→ Written request 1: In the delegate passage, how much of a vote did the committee agree to give each Michigan and Florida delegate?
→ Written request 2: Repeat the delegate passage word for word, from "African-American activist Mark" to "interviewed her next.".

The committee finally agreed to seat all the Michigan and Florida delegates with half a vote each. Outside the ballroom, I ran again into Not James Dean, who, with the triumphant look often worn by fanatics after losing, observed scornfully that Obama is supported by the anti-gay Rev. James Meeks. I noted that Obama’s associations have not kept him from challenging homophobia from the pulpits of black churches, and I would have mentioned Clinton’s own anti-gay supporters including Bishop Eddie Long of Lithonia, Ga., and former D.C. Councilmember Vincent Orange (who denounced his opponents in the 2006 mayoral race for supporting same-sex marriage), but the guy was spitting at me, ”You’re worse than Andrew Sullivan.” This is a popular trope of leftists who cannot acknowledge that Sullivan has spent a decade and a half defending marriage equality. ”I take that as a compliment,” I replied. By then we had attracted several amateur videographers, and an alert Obama supporter prevailed upon me to withdraw. We mustn’t get between angry Hillaroids and the cameras.

African-American activist Mark Thompson interviewed me for his talk show on Sirius Satellite Radio. I expressed satisfaction with the day’s results and said that Clinton was not helped by her followers chanting ”Denver! Denver! Denver!” to signal their determination to wreck the party sooner than unite behind Obama. I also accused Clinton of overplaying the issue of sexism, and a woman nearby yelled at me, ”Be careful what you say!” Thompson interviewed her next.

→ Dataset content:
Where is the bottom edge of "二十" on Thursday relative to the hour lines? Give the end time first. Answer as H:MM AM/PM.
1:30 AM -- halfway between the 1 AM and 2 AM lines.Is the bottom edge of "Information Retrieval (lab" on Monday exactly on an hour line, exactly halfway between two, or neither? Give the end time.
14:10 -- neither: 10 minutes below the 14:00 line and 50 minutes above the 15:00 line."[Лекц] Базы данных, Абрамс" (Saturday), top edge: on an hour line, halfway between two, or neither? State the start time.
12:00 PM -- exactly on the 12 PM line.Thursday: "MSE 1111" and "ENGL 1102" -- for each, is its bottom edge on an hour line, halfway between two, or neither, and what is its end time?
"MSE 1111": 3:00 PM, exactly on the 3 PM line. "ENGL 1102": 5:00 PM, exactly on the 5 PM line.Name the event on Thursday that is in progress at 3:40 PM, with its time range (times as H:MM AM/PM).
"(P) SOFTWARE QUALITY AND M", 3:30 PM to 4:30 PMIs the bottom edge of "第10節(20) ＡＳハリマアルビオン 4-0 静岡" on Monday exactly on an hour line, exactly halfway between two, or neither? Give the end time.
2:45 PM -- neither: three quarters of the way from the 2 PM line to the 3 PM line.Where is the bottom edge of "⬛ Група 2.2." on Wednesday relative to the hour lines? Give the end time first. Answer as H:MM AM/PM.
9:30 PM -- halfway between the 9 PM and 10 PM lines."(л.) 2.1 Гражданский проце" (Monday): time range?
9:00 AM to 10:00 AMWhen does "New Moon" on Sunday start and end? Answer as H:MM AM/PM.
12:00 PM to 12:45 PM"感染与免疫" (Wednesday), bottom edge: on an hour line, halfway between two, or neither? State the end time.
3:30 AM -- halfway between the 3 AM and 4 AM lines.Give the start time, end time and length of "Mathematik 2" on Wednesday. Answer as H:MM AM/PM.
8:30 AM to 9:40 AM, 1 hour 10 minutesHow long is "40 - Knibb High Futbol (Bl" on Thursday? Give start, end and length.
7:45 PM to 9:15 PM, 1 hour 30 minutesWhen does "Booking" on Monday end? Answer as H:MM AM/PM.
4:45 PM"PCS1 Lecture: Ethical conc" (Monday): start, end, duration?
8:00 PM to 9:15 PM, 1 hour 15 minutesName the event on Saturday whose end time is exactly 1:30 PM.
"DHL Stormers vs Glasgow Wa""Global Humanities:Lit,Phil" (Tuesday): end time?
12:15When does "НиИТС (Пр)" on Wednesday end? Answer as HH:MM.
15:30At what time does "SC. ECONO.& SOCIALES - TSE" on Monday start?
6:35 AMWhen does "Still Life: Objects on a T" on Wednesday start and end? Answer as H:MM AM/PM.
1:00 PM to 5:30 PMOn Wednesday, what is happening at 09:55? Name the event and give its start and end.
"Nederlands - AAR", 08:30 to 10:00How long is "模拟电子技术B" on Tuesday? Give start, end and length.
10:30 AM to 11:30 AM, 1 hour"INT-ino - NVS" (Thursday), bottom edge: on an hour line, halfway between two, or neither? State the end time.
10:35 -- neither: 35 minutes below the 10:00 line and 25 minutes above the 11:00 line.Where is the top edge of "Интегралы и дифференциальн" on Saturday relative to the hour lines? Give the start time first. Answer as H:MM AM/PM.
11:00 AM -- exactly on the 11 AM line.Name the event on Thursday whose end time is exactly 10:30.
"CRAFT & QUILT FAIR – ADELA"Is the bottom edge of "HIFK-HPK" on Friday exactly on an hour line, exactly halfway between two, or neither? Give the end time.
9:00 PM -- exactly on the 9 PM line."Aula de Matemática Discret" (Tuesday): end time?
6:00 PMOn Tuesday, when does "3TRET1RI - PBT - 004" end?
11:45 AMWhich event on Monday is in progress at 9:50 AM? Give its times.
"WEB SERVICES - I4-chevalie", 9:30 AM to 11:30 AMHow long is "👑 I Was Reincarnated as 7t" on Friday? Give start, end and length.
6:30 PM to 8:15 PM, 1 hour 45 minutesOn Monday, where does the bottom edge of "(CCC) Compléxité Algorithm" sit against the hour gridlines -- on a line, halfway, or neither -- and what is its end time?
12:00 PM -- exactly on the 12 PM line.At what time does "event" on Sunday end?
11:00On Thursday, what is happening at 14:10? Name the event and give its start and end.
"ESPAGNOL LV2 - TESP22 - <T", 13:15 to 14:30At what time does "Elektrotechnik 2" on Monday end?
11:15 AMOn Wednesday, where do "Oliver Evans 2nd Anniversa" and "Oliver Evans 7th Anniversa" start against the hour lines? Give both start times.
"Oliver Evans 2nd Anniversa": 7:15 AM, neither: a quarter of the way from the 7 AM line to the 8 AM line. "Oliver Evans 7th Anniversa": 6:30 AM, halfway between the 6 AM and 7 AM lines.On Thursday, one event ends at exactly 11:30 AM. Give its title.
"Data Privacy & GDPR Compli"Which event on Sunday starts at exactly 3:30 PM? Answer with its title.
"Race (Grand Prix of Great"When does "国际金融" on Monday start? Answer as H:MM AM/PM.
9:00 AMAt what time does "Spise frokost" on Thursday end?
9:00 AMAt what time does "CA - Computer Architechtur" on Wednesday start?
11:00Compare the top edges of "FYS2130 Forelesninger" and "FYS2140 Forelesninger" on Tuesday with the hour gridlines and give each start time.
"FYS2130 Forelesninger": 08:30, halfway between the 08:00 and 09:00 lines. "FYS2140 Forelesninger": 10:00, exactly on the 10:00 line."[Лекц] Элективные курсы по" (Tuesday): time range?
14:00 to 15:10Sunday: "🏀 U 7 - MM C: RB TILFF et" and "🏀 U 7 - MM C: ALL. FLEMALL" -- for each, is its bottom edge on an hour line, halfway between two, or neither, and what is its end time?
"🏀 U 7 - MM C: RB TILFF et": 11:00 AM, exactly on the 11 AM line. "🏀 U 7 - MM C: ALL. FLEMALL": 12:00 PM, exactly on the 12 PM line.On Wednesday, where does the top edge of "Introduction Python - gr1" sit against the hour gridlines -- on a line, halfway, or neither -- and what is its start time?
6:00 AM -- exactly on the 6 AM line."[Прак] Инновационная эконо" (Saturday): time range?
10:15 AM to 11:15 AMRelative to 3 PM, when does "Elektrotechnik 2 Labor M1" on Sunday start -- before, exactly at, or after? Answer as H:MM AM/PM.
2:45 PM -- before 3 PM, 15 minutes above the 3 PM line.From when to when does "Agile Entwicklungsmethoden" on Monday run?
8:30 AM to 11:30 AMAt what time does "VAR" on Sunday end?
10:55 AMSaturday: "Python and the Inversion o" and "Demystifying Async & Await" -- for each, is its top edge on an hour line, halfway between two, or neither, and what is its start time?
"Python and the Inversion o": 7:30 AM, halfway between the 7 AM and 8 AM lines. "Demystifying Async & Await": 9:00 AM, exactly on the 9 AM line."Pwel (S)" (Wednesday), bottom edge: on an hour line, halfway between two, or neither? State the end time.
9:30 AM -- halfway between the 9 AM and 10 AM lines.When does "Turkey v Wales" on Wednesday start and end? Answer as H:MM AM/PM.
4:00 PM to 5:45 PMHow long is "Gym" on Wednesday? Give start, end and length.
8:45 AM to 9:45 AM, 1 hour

→ Exercise output 1: Half a vote each.

→ Exercise output 2:
African-American activist Mark Thompson interviewed me for his talk show on Sirius Satellite Radio. I expressed satisfaction with the day’s results and said that Clinton was not helped by her followers chanting ”Denver! Denver! Denver!” to signal their determination to wreck the party sooner than unite behind Obama. I also accused Clinton of overplaying the issue of sexism, and a woman nearby yelled at me, ”Be careful what you say!” Thompson interviewed her next.